Rolf Rombach versicherte auf Nachfrage, dass ihm das Unternehmen in Blankenhain sehr am Herzen liege. So würden sich seine Leute in einer Intensität ums operative Geschäft kümmern, wie es nicht üblich sei. Kurz: Der Anteil der Unternehmensberatung sei hoch. So sei man dabei, Abläufe zu optimieren, wobei sich im Bereich Glasur Verbesserungsmöglichkeiten abzeichneten. Bei der Auftragsbearbeitung und der Lagerhaltung gäbe es Potenzial. Auch soll versucht werden, bei den Produkten sinnvoll auszulichten. Da sei zu viel vorhanden, es müsste übersichtlicher werden, sagt Rombach. Die Anzahl der Dekors etwa sei von 33 bereits auf 13 reduziert worden.
Alles diene dazu, die Firma zu stabilisieren. So auch die Idee, die Kundenpflege zu stärken. So soll der persönliche Kontakt zu diesen im Ausland ausgebaut werden. Insbesondere im asiatischen Raum und in Russland, wo schweres, edles Porzellan nachgefragt werde, weiß Rombach. Immerhin würden bis zu 80 Prozent des Umsatzes in Asien, Saudi-Arabien, Dubai und Russland gemacht.
Von Hausmessen am Standort Blankenhain ist die Rede. Auch könnte interessierte Kunden die Handwerkskunst vorgeführt bekommen. So soll das Qualitäts- und Wertebewusstsein, eben die Bindung an die Marke, gefestigt werden. Der Blick richte sich aber ebenso auf die Onlinevermarktung, bei der es Nachholbedarf gäbe.
Für die nächsten zweieinhalb Monate seien die Aufträge gesichert.

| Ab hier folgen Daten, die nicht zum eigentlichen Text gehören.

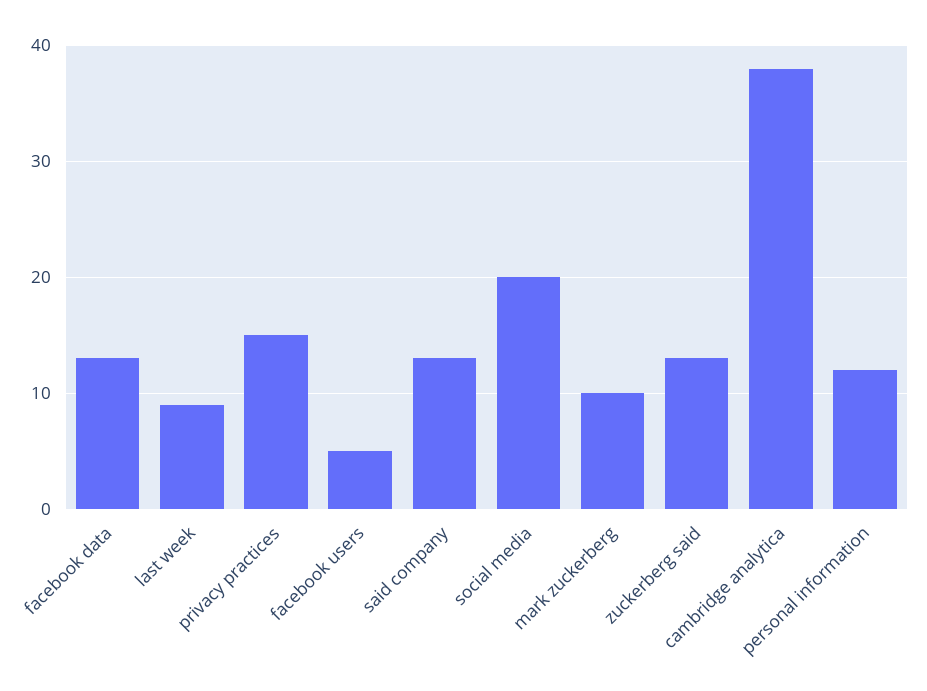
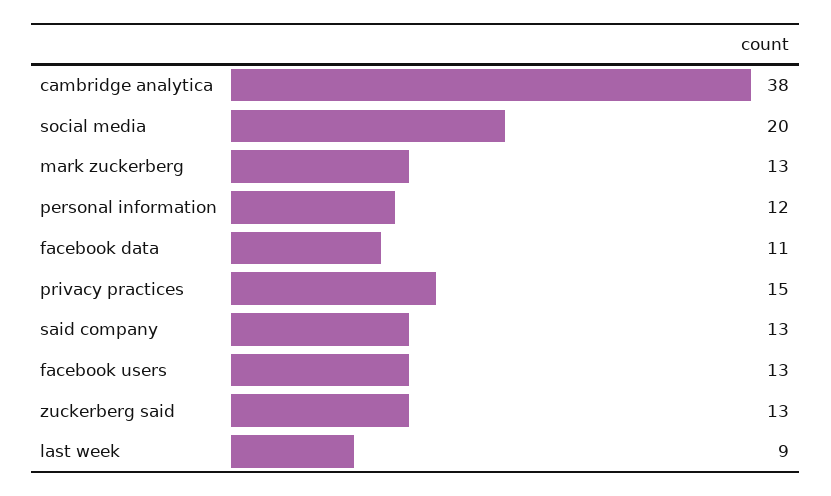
  {
-   "facebook data": 13,
+   "facebook data": 11,
    "last week": 9,
    "privacy practices": 15,
-   "facebook users": 5,
+   "facebook users": 13,
    "said company": 13,
    "social media": 20,
-   "mark zuckerberg": 10,
+   "mark zuckerberg": 13,
    "zuckerberg said": 13,
    "cambridge analytica": 38,
    "personal information": 12
  }

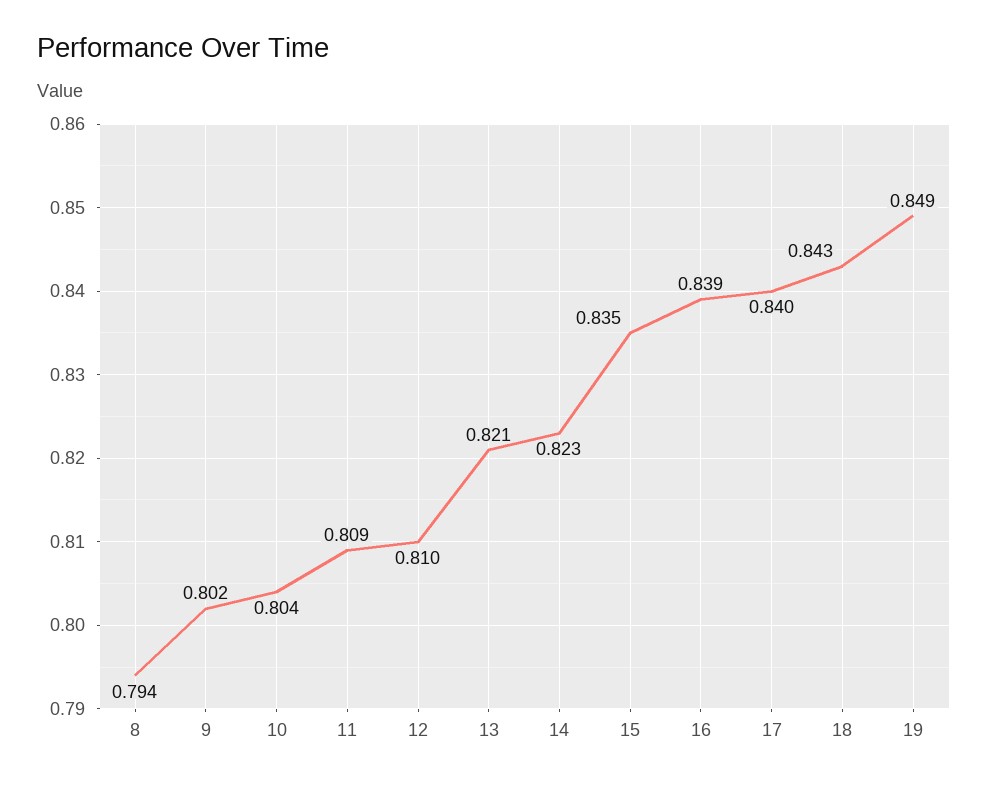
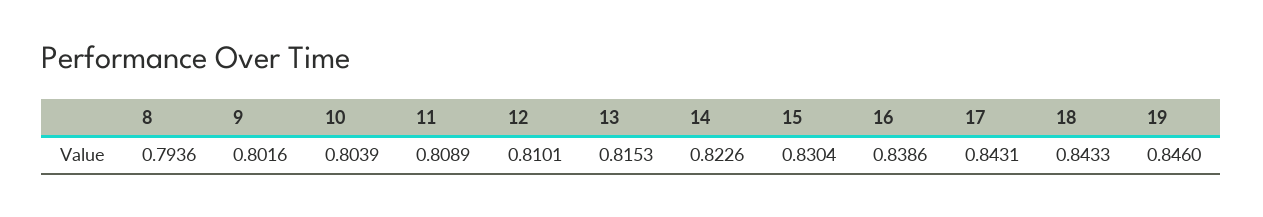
  {
    "8": 0.7936,
    "9": 0.8016,
    "10": 0.8039,
    "11": 0.8089,
    "12": 0.8101,
-   "13": 0.821,
+   "13": 0.8153,
    "14": 0.8226,
-   "15": 0.835,
+   "15": 0.8304,
    "16": 0.8386,
-   "17": 0.84,
+   "17": 0.8431,
    "18": 0.8433,
-   "19": 0.849
+   "19": 0.846
  }

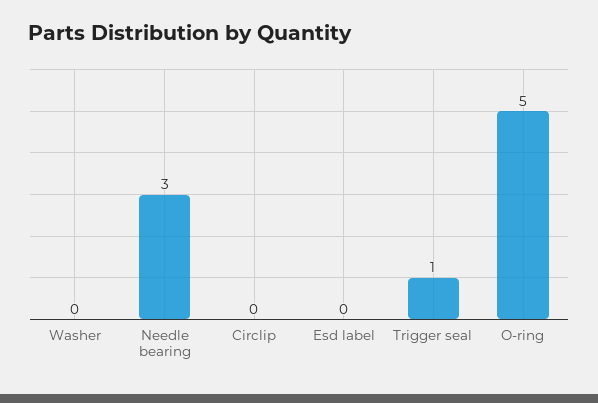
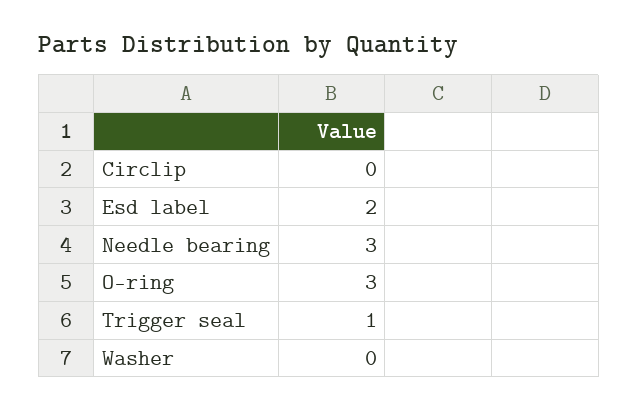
  {
    "Washer": 0,
    "Needle bearing": 3,
    "Circlip": 0,
-   "Esd label": 0,
+   "Esd label": 2,
    "Trigger seal": 1,
-   "O-ring": 5
+   "O-ring": 3
  }

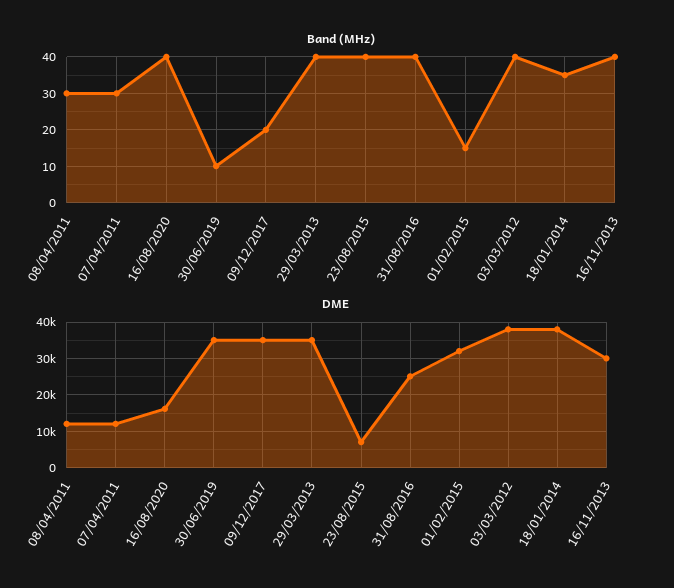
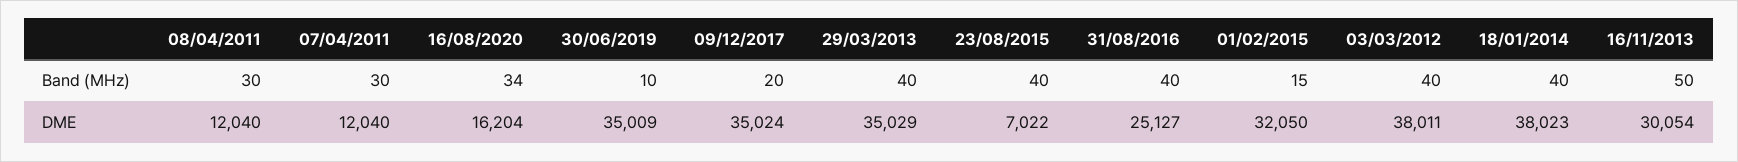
  {
    "Band (MHz)": {
      "08/04/2011": 30,
      "07/04/2011": 30,
-     "16/08/2020": 40,
+     "16/08/2020": 34,
      "30/06/2019": 10,
      "09/12/2017": 20,
      "29/03/2013": 40,
      "23/08/2015": 40,
      "31/08/2016": 40,
      "01/02/2015": 15,
      "03/03/2012": 40,
-     "18/01/2014": 35,
+     "18/01/2014": 40,
-     "16/11/2013": 40
+     "16/11/2013": 50
    },
    "DME": {
      "08/04/2011": 12040,
      "07/04/2011": 12040,
      "16/08/2020": 16204,
      "30/06/2019": 35009,
      "09/12/2017": 35024,
      "29/03/2013": 35029,
      "23/08/2015": 7022,
      "31/08/2016": 25127,
      "01/02/2015": 32050,
      "03/03/2012": 38011,
      "18/01/2014": 38023,
      "16/11/2013": 30054
    }
  }

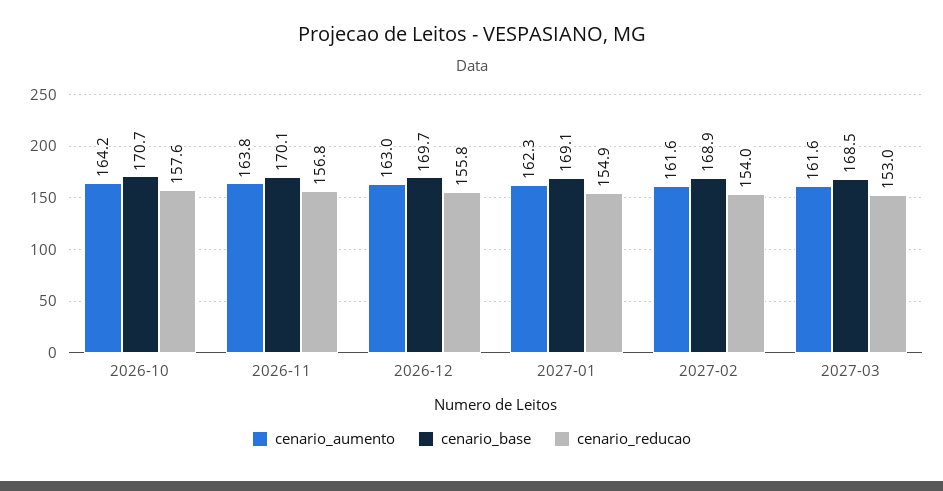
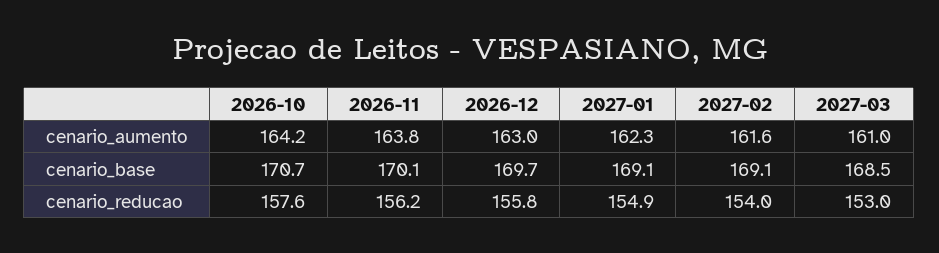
  {
    "cenario_aumento": {
      "2026-10": 164.2,
      "2026-11": 163.8,
      "2026-12": 163,
      "2027-01": 162.3,
      "2027-02": 161.6,
-     "2027-03": 161.6
+     "2027-03": 161
    },
    "cenario_base": {
      "2026-10": 170.7,
      "2026-11": 170.1,
      "2026-12": 169.7,
      "2027-01": 169.1,
-     "2027-02": 168.9,
+     "2027-02": 169.1,
      "2027-03": 168.5
    },
    "cenario_reducao": {
      "2026-10": 157.6,
-     "2026-11": 156.8,
+     "2026-11": 156.2,
      "2026-12": 155.8,
      "2027-01": 154.9,
      "2027-02": 154,
      "2027-03": 153
    }
  }

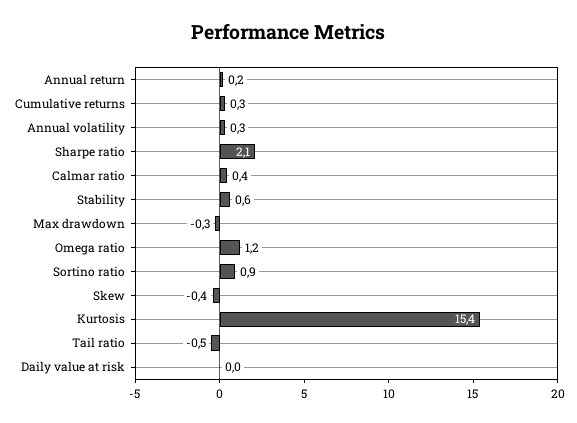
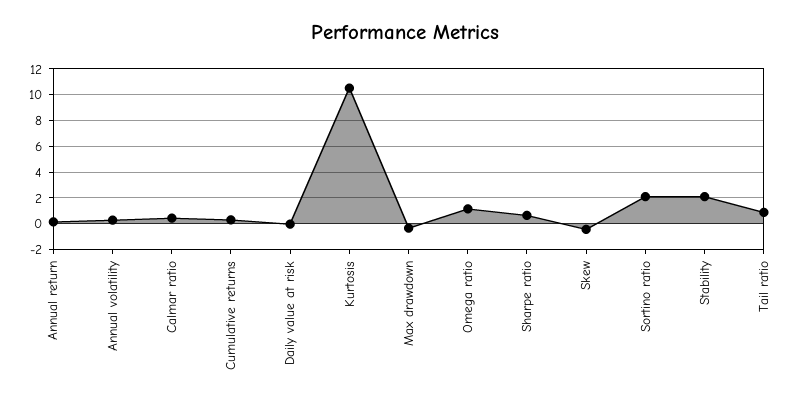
  {
    "Annual return": 0.2,
    "Cumulative returns": 0.3,
    "Annual volatility": 0.3,
-   "Sharpe ratio": 2.1,
+   "Sharpe ratio": 0.5,
    "Calmar ratio": 0.4,
-   "Stability": 0.6,
+   "Stability": 2,
    "Max drawdown": -0.3,
    "Omega ratio": 1.2,
-   "Sortino ratio": 0.9,
+   "Sortino ratio": 2,
    "Skew": -0.4,
-   "Kurtosis": 15.4,
+   "Kurtosis": 10.5,
-   "Tail ratio": -0.5,
+   "Tail ratio": 1,
    "Daily value at risk": 0
  }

Parallel werde versucht, Investoren zu begeistern. Zwar gäbe es bereits Interessenten, es sei aber noch zu früh, zu diesen etwas zu sagen.
Fakt hingegen sei, dass Lieferanten derzeit nur auf Vorkasse Material bringen. Die Löhne seien durch das Insolvenzausfallgeld der Arbeitsagentur für Juni, Juli und August gesichert.
Dass die Firma mit ihren Produkten in Weimar in all den Jahren nicht präsent gewesen war, sei eigentlich ein Unding. Inzwischen gibt es einen Laden in der Frauentorstraße. Es handelt sich um ein „Pop-up-Store“, das Ende des Monats schon wieder schließt. Dafür aber soll am Fischmarkt in Erfurt zeitweise ein Laden eröffnen. Dass derzeit keine längeren Mietverträge geschlossen werden, habe damit zu tun, dass die Zukunft der Firma noch ungewiss sei.
Dass bald alles wieder gut wird, Weimar Porzellan überlebt, wünscht sich auch Katrin Krüger (52). Sie, die Tochter und ihr Ehemann stehen bei Weimar Porzellan in Lohn und Brot.